### What this exercise asks
(1) List the adjectives the book review uses to describe Elkin after the words "he is so".
(2) Please pick up the book review after its last sentence and continue it.

[Text under study — start]

So, the main character is a spineless elderly woman (starts when she is in her 60s and ends when she is 82) with (admitedly) no interests. She worships men (simply because they are men) and spends her free time taking baths. A few of Elkin's comments about the necessity of having interests in life and the repetitive nature of life are interesting. A few of the moments (especially the debate between Dorothy and Ellen about who is chief mourner) are true to life, yet comical. Overall, though it was hard to swallow a (even short) book about a main character who is not appealing in any way. Maybe if I was an old Jewish guy I would have liked her...is she Elkin's Venus?
Added: morning of June 15, 2023: --I have become senile or my goodreads account was hacked. It does happen upon occasion that I pick a book from the library and when I go to put it on my "currently reading" goodreads shelf, it comes up showing a review and hah! turns out I already read it. Typically when this happens, I sigh with disappointment (these are almost always books that recieved poor "scores"...I didn't like them, didn't remember them, but was once again lured by their titles/covers/authors). And I just send it back to the library without re-reading it.
I have been struggling through this novel for the past week and literally spent yesterday afternoon complaining about how I had to finish this damn thing today because I am so sick of it; I did manage to finish last night and got up this morning to draft a review only to find...a review! (see above; the paragraph prior to today's date).
Sigh. I am not sure I understand how I managed to put this on my "to-read" without noticing that I had read it back in 2012 (admittedly, that is a LOOOONG time ago, and I am in fact old)...but, hence, I am senile or my account was hacked.
Since I would have given it a 1 star and my review above does, in fact, mostly sum up what I was going to say, I have to believe that I wrote it. I just can't believe that I got through the entire novel (a second time!) without knowing that I had read it before. I'ma gonna just take that as testiment to Elkin's mundacity: he is so boring, so repetitive, and so bland that nothing rang familiar.
And now that you all have the background that is the surprise of my day, I will add a bit to the actual review:
Reading this book this week alongside of Blue Collar Aristocrats did illuminate some of the male/female stuff a bit: The novel is set after Ted (Mr. Bliss) dies and Dorothy (Ms. Bliss) struggles to become independent; it spans about 20 years, from when Dorothy is early 60s until early 80s; and the last of it is in the early 1990s...so running from roughly 1970-1990...Dorothy is the oldest of the women that LeMasters was speaking with back in the bar in Middleton (a short 2.5 hr drive from Dorothy's Chicago). Dorothy, however, is not a real woman (LeMasters, remember is dealing with REAL people), but Elkin's creation. As such, she espouses what MEN want, not what women want or think; she came across as the world's oldest Barbie doll and for this reader felt very much to be the mouthpiece of some of the men in LeMasters bar....those old fellows who see change and wish to go back; the ones who feel that women were "given too much" and have "taken control" and need to be "put in their place".

[Text under study — finish]
[Data extract — start]

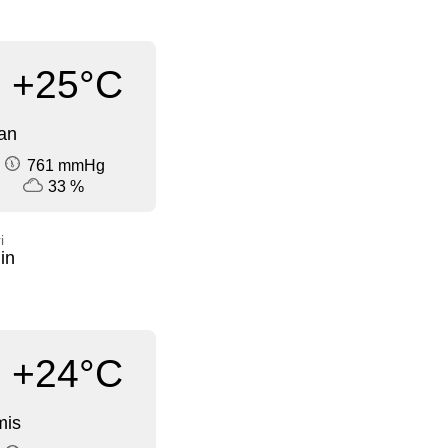
+25°C
an
761 mmHg
33 %
i
in
+24°C
mis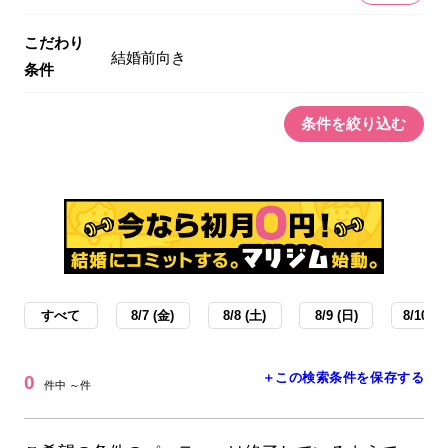
こだわり
結婚前向き
条件
条件を絞り込む
すべて
8/7 (金)
8/8 (土)
8/9 (日)
8/10 (月
＋この検索条件を保存する
0
件中 ～件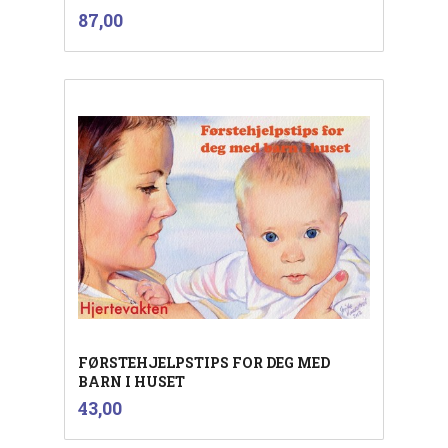
inkl.
Pris
87,00
mva.
FØRSTEHJELPSTIPS FOR DEG MED
BARN I HUSET
inkl.
Pris
43,00
mva.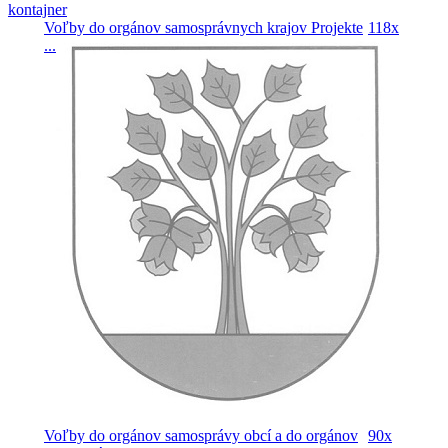
Voľby do orgánov samosprávnych krajov
Projekte
118x
...
Voľby do orgánov samosprávy obcí a do orgánov
90x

[Data extract — finish]

### Your responses
(1) boring, repetitive, bland

(2)
I felt like Elkin was trying to present the picture of an ignorant, happy, slave (if one is satisfied with their lot and does not feel supressed, why disrupt their happiness) as functional and legitimate, but 30 years after this was written (and 50 years after then concepts have been considered anything like legitimate--other than in Afghanistan) it falls flat. I just cringed over and over; in my mind, Dorothy was nothing but an empty blow-up sex doll that Elkin was trying to use as a ventriloquist's doll to spout this stuff. In other words, Ekin is an extremely sexist man wishing to revert to previous models of female behavior. And the fact that this book won National Books Critic Circle Award in 1995 just leaves me wanting to vomit.
Or he is just trying to be funny. But I didn't find it that way (apparantly either time I read it). Having said all of that (most of which ya'll probably didn't need to hear), I will leave you with a few of the most egregious quotes so you can see what has me so fired up: "Thrilled retroactively who'd never met a man who hadn't impresse her, swept away by men, not in any sexual or romantic sense but rendered dumbstruck by all the ways they seemed to fill up the world." "Women honored the men who put food on the table, who provided the table on which the food was put, and the men saved them. That was the trade off. Men saved them....Women owed it to them to be good-looking, they owed it to them that he shade of their dresses did not clash with the shade of their suits, to hold their shapes and do their level best to keep up ethere reflections in mirrors. It wasn't vanity. It was duty."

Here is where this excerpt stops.